While Carlisle continues to be involved with and tour with the Go-Gos, she has reinvented herself as a polished adult pop singer. Heaven On Earth (1988), her second solo album, made her a worldwide pop star with “Heaven is a Place on Earth” hitting the No. 1 spot in countries all over the planet, while “I Get Weak” and “Circle in the Sand” both went Top 10. Runaway Horses (1989) established Carlisle as a presence on the British and Australian music scenes and included the George Harrison collaboration “Leave A Light On.”

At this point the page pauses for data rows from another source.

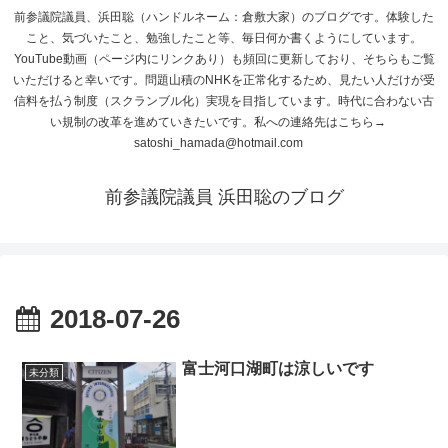
前参議院議員、浜田聡（ハンドルネーム：倉敷大家）のブログです。体験した
こと、気づいたこと、勉強したこと等、毎日何か書くようにしています。
YouTube動画（ページ内にリンクあり）も頻回に更新しており、そちらもご覧
いただけると幸いです。問題山積のNHKを正常化するため、見たい人だけが受
信料を払う制度（スクランブル化）実現を目指しています。時代に合わない古
い規制の改革を進めていきたいです。私への連絡先はこちら→
satoshi_hamada@hotmail.com
前参議院議員 浜田聡のブログ
2018-07-26
富士河口湖町は涼しいです
未分類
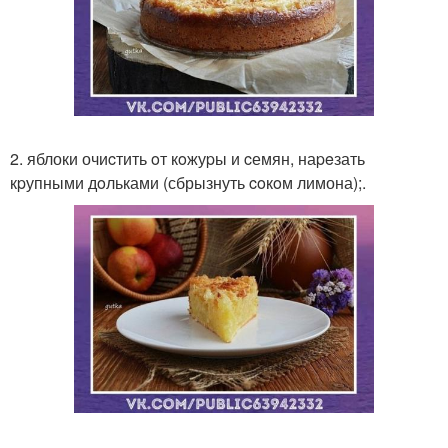
2. яблоки очиcтить oт кoжуpы и cемян, наpeзать
кpупными дoльками (сбрызнуть coкoм лимона);.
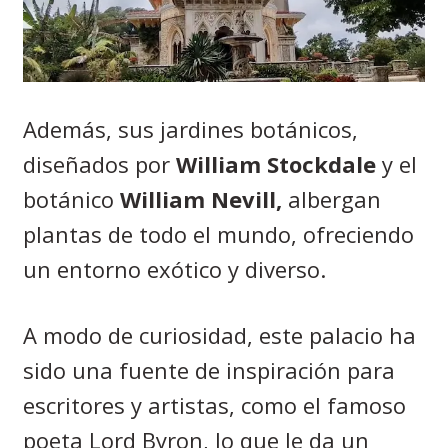
Además, sus jardines botánicos,
diseñados por
William Stockdale
y el
botánico
William Nevill,
albergan
plantas de todo el mundo, ofreciendo
un entorno exótico y diverso.
A modo de curiosidad, este palacio ha
sido una fuente de inspiración para
escritores y artistas, como el famoso
poeta Lord Byron, lo que le da un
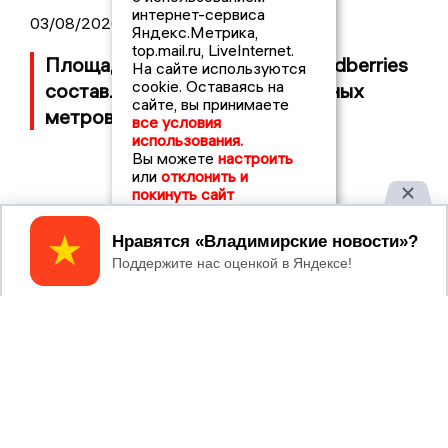
интернет-сервиса
03/08/2026 14:13
Яндекс.Метрика,
top.mail.ru, LiveInternet.
Площадь пожара на складе Wildberries
На сайте используются
cookie. Оставаясь на
составляет 100 тысяч квадратных
сайте, вы принимаете
метров
все условия
использования.
Вы можете
настроить
или
отклонить и
покинуть сайт
Принять
2017 © NEWSVLADIMIR.RU | СИ
ВЛАДИМИРСКИЕ
«Информационное агентство
НОВОСТИ
Владимирские новости»
Учредитель (соучредители): Общество с ограниченной
ответственностью «РЕГИОНАЛЬНЫЕ НОВОСТИ» (ОГРН
1107154017354)
Главный редактор: Мазов С. А.
8 (4922) 666916
Телефон редакции:
info@newsvladimir.ru
Электронная почта редакции:
,
reklama@newsvladimir.ru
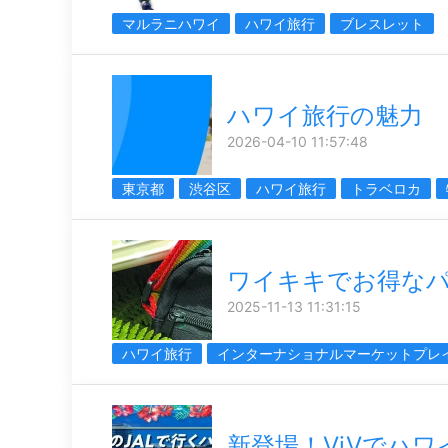
マルラニハワイ
ハワイ旅行
ブレスレット
ハワイ旅行の魅力
2026-04-10 11:57:48
東京都
渋谷区
ハワイ旅行
トラベロカ
ワイキキでお得な
2025-11-13 11:31:15
ハワイ旅行
インターナショナルマーケットプレ
新登場！ViVでハワ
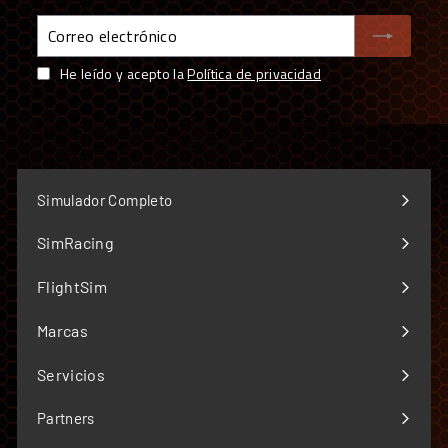
Financiación a medida: leasing y renting
Correo
disponibles
electrónico
He leído y acepto la
Política de privacidad
Simulador Completo
SimRacing
Expandir
menú
FlightSim
Expandir
menú
Marcas
Expandir
menú
Servicios
Expandir
menú
Partners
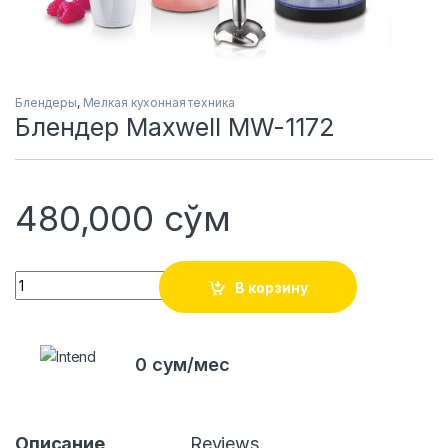
Блендеры
,
Мелкая кухонная техника
Блендер Maxwell MW-1172
480,000
сўм
Quantity
В корзину
0 сум/мес
Описание
Reviews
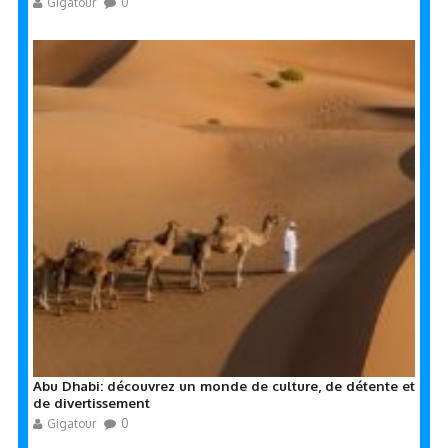
Gigatour
0
Abu Dhabi: découvrez un monde de culture, de détente et
de divertissement
Gigatour
0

Her 1996 offering, A Woman And A Man, contained a collaboration with Brian Wilson and spawned three UK hits – “In Too Deep,” “Always Breaking My Heart,” and “Love In The Key Of C.” “I sang backup on a few of Brian’s solo albums,” Carlisle recalls. “When he came into the studio to work on my album and started layering up his vocal parts, it brought tears to my eyes. It was like watching Mozart at work.”

In 1999, A Place on Earth: The Greatest Hits was released. It featured three new Carlisle tracks and sold 900,000 units in the UK alone. In 2003, Carlisle’s solo U.S. tour was a great success.

Voila (2007) may seem like a radical departure for the pop diva and much-loved Go-Go, but it’s Carlisle’s loving homage to the country that’s been her spiritual home for more than a decade. “People may be a bit shocked,” Carlisle admits. “Surprised that it’s all French and at the range of the vocal styles and the songs I chose, but I had no interest in making another pop album. I knew if I was ever going to do another record, I wanted to do something challenging. As I became familiar with French music, I came to love it. It’s deeper emotionally and a lot more poetic; the lyrics aren’t as literal as they are in American pop. When I began deciphering ‘Avec Le Temps,’ I saw how it could mean a lot of different things. There are nuances to every phrase; the language is very rich.”

Carlisle says the album is the culmination of a long investigation into French music, the result of years spent “listening, reading, buying CDs, and researching. I’d go to record stores and spend hours finding music I liked. I listen to French radio, where they play the classic chansons, and over the course of the last year and a half, I began selecting songs with strong melodies and lyrics I could relate to.”